La Cour suprême du Brésil a prononcé ce mercredi une décision marquante en condamnant deux hommes politiques pour avoir commandité le meurtre de Marielle Franco, survenu en 2018. Celle-ci, figure emblématique des droits des Noirs et des membres de la communauté LGBT+, a vu son engagement courageux pour les quartiers défavorisés mis à l'épreuve, alors que les relations troubles entre certains élus et les milices de Rio refont surface.
L'ancien député Chiquinho Brazao et son frère Domingos, ex-membre de l'assemblée de l'État de Rio de Janeiro, ont été déclarés coupables à l'unanimité par les juges. Leur peine sera déterminée dans les semaines à venir, un processus qui pourrait s'avérer tout aussi révélateur des enjeux politiques qu'ils représentent.
Marielle Franco, morte le 14 mars 2018, était connue pour son combat acharné en faveur des droits des habitants des favelas et s'était fermement opposée à l'expansion des lotissements illégaux, l'une des principales sources de revenus des milices. Son meurtre a provoqué une onde de choc non seulement au Brésil, mais partout dans le monde.
« Les Brazao n'avaient pas simplement des liens avec les milices ; ils en faisaient partie intégrante », a souligné Alexandre de Moraes, un des magistrats. L'évolution des milices, qui étaient à l'origine des groupes d'autodéfense, a révélé une mutabilité inquiétante vers l'extorsion et le contrôle territorial, favorisée par l'alliance avec certains personnalités politiques.
Selon les membres de la Cour, l'assassinat de Franco avait pour but d'« envoyer un message » à l'establishment politique de Rio. Ils ont pudiquement pointé du doigt le « racisme » et la « misogynie » qui semblaient imprégner les actes des accusés.
« Marielle était une femme pauvre, une femme noire qui a eu le courage de s'attaquer aux intérêts du crime organisé », a ajouté M. Moraes, une affirmation qui n’a pas manqué de résonner dans les esprits des défenseurs des droits humains. La magistrate Carmen Lucia, la seule femme siégeant à la Cour, a exprimé sa profonde tristesse face à cette situation : « Combien de Marielle le Brésil restera-t-il impassible à voir assassinées ? »

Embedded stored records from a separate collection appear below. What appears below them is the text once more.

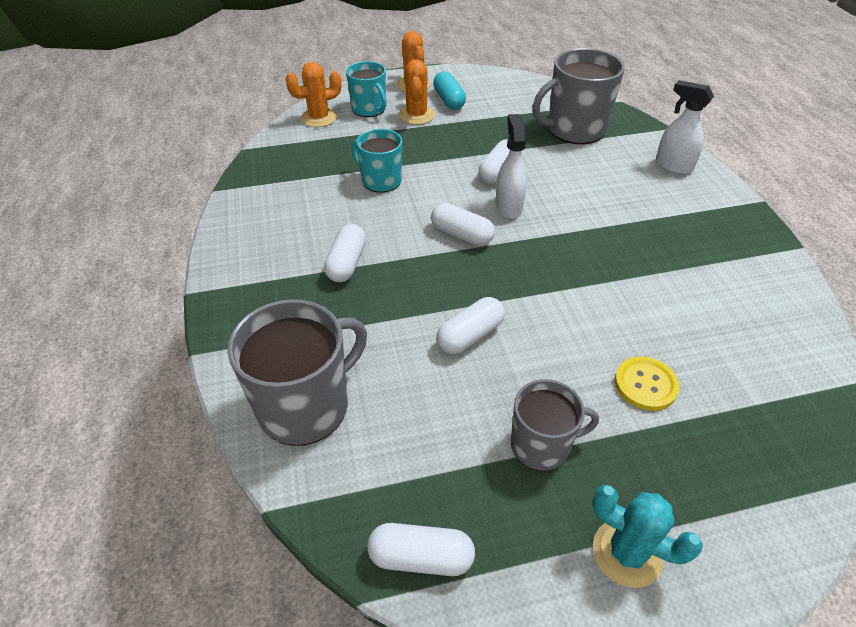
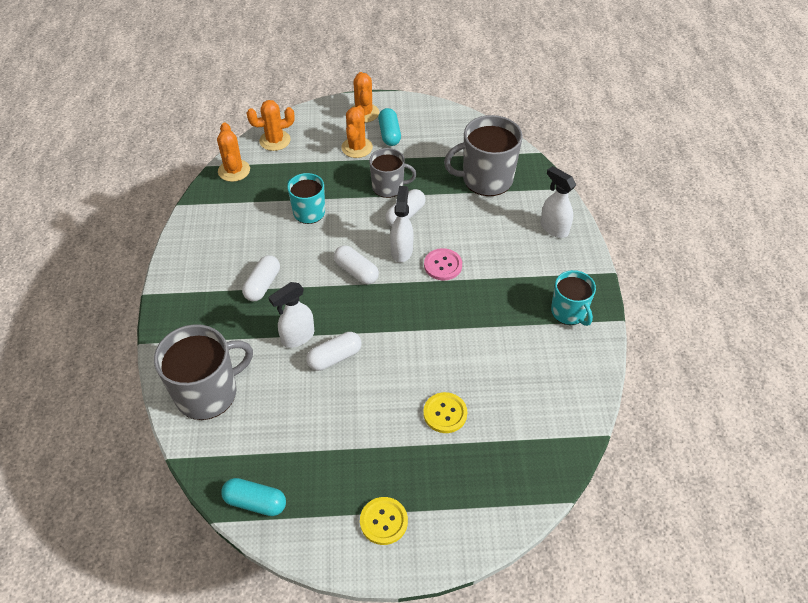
camera: 10 degrees right, 5 degrees up
turquoise mug [346,61,386,117] -> turquoise mug moved to [551,270,596,326]
white capsule [367,523,475,576] -> turquoise capsule [221,478,286,516]
grey mug [511,379,599,471] -> grey mug moved to [369,148,417,198]
turquoise cactus [592,485,703,588] -> yellow button [360,497,408,545]
none -> orange cactus [217,122,250,182]
none -> white spray bottle [268,282,314,348]
none -> pink button [424,248,462,281]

Les frères Brazao ont été reconnus coupables de plusieurs chef d'accusation, dont l'homicide qualifié et l'appartenance à une organisation criminelle. En octobre 2024, un jury populaire avait déjà infligé une lourde peine à Ronnie Lessa, qui avait avoué avoir tiré sur Franco, tandis que son complice, Elcio Queiroz, avait également été condamné.
Les arguments de la défense reposent sur le déni des accusations et la remise en question des déclarations de Lessa, qui qualifierait son témoignage de « fabrication ». L'avocat de Domingos Brazao a tenté de créer une analogie en affirmant que quiconque en politique à Rio avait probablement contacté des trafiquants ou des miliciens.
L'affaire Franco, au-delà de son aspect judiciaire, interroge toute la société brésilienne sur l'imbrication entre la corruption politique et la criminalité organisée. Alors que l'espoir d'une justice tangible reste présent, il est essentiel que ce procès serve de point de départ pour un véritable changement dans la lutte contre l'impunité.